The story alternates every few chapters from the six months that Elsie and Ben were dating to Elsie dealing with the grief of Ben’s death. At times her grief is so overpowering that it leaves you in tears – okay, more than half of the time…I cried a lot while reading this. Why read it then? Because, simply put, it is amazing; I honestly could not put it down. For all of the sad points of Elsie’s grieving it really is worth it…an unconventional love story of sorts. At one side you have Elsie and Ben. You get to watch their love story unfold – see their chance meeting over takeout pizza one rainy night, their first date where Ben caught Elsie trying to break into her house, how they were moved in together and married after only six months of knowing each other. Then you have Elsie and Susan. At first Susan seems mean and unreasonable (understandably), but she has more in common with Elsie than either of them realize. She also is one of my favorite characters; she is stronger than she knows. It’s a shame that it took Ben dying for them to meet (his reasons are valid…sort of), but something tells me that was the way it was supposed to be. Elsie needed a mother figure in her life, someone to love her having not been close to her parents, and Susan needed to be needed since both her husband and son were no longer alive.

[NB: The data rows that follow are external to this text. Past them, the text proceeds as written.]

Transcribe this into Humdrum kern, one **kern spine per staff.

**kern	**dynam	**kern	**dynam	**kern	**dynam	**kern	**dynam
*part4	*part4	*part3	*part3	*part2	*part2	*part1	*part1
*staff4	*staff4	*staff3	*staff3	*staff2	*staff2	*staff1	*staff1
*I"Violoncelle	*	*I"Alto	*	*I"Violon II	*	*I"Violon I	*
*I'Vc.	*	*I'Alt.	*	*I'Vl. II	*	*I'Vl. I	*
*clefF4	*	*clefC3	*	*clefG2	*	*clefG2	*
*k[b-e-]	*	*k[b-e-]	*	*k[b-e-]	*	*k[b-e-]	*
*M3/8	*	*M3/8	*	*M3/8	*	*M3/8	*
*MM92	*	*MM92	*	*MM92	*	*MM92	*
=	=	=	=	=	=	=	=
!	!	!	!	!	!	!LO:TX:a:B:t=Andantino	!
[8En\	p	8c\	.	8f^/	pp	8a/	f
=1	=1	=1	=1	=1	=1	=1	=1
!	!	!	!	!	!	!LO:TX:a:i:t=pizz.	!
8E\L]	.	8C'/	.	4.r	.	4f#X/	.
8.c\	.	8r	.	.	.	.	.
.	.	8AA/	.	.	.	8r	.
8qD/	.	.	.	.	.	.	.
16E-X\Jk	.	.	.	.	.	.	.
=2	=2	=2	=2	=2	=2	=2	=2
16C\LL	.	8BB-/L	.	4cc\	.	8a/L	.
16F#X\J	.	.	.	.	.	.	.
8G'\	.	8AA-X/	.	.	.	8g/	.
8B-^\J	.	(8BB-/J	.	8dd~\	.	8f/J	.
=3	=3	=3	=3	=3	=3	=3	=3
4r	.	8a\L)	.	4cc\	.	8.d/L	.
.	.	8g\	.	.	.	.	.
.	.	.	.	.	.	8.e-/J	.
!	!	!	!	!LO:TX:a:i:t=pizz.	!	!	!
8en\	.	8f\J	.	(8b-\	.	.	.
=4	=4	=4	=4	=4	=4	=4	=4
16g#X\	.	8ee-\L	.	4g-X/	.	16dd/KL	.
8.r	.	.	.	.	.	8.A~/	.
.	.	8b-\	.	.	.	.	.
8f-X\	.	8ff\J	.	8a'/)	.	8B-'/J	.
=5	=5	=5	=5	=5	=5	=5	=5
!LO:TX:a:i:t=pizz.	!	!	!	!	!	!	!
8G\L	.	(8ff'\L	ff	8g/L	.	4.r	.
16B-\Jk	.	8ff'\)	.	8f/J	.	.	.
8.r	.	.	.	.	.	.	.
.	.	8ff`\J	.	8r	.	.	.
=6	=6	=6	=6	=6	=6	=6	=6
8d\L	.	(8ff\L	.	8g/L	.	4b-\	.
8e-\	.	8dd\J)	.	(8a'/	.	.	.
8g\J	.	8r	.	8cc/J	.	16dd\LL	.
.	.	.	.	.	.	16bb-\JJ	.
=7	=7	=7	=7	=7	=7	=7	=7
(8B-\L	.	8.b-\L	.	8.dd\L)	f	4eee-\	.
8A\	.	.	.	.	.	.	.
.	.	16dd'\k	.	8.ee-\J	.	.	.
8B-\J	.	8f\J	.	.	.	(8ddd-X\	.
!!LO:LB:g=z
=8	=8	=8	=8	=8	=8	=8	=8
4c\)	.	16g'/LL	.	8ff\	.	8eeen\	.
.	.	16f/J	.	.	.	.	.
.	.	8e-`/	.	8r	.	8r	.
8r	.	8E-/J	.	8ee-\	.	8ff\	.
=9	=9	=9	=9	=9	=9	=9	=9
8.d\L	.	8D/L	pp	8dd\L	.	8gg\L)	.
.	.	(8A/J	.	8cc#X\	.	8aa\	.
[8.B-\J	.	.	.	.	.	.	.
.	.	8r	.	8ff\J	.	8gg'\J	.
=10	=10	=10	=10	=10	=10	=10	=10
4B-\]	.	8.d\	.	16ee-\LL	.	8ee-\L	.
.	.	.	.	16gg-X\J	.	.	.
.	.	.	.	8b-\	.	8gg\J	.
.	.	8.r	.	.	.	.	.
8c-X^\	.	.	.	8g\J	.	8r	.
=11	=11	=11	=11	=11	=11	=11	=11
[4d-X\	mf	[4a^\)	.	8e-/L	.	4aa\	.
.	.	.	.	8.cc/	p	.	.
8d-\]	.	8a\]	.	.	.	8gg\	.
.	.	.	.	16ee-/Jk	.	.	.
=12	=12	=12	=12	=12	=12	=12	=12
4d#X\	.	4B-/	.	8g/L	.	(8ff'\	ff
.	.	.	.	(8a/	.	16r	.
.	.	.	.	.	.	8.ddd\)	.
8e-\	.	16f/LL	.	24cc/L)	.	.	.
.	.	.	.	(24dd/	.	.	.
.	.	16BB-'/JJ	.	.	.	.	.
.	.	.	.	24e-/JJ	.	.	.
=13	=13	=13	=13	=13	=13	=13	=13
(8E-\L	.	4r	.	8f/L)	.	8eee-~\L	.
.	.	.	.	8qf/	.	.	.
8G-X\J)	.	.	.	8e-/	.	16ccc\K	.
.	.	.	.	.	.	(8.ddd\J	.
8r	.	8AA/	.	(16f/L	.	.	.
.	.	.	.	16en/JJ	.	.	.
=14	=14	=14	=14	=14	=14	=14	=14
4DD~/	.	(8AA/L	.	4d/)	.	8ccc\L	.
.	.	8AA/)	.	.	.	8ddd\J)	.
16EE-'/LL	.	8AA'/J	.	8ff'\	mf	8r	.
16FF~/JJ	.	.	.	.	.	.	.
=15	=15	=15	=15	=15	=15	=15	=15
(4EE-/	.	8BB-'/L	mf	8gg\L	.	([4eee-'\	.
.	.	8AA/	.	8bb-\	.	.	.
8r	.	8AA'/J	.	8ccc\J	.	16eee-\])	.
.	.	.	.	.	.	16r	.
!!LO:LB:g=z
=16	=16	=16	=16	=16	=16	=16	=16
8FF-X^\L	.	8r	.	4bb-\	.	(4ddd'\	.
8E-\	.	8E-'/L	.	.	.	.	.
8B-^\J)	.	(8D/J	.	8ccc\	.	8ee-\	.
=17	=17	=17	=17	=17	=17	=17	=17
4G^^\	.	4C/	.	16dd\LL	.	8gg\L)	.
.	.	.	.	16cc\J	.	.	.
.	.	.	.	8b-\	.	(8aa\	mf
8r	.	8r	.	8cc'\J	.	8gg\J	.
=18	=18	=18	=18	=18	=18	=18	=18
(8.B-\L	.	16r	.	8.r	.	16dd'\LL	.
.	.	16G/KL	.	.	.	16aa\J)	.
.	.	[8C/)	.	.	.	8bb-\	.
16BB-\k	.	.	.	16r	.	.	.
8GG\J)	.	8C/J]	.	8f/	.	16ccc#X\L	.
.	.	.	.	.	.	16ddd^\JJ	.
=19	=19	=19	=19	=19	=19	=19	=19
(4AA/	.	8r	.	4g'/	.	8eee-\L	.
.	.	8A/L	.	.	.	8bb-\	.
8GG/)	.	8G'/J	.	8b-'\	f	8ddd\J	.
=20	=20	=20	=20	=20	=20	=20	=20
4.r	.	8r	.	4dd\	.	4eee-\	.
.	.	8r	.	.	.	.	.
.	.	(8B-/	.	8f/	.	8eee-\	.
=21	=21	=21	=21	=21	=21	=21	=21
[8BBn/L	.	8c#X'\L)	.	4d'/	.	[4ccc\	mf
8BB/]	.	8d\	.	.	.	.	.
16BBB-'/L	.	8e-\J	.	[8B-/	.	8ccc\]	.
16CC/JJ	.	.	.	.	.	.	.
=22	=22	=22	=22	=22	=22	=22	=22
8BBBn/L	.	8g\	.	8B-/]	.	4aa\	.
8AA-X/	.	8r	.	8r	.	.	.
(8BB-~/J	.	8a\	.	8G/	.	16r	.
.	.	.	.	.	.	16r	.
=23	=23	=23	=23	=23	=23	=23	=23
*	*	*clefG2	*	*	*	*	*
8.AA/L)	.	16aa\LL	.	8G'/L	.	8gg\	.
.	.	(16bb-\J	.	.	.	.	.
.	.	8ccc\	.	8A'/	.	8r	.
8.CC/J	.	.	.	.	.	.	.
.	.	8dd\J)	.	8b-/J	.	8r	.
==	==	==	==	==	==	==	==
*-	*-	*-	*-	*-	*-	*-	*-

I really loved Forever Interrupted, and there’s a good chance that I pick it up again soon. Perhaps the second time around I will cry a little less, then again, perhaps not. I leave you with a quote (because I love quotes). It is from a conversation between Elsie and Susan. Elsie had just gotten home from jail for punching someone at work. Her friend Ana had called Susan and brought Elsie home. Susan got there and Elsie started crying and fell apart, and this was Susan’s advice, right before she suggested that Elsie come spend time at her house to grieve. I thought it was very powerful…and it still brings me to tears reading it.
“…you have to find a way to remember him and forget him. You have to find a way to keep him in your heart and in your memories but do something else with your life. Your life cannot be about my son. It can’t.”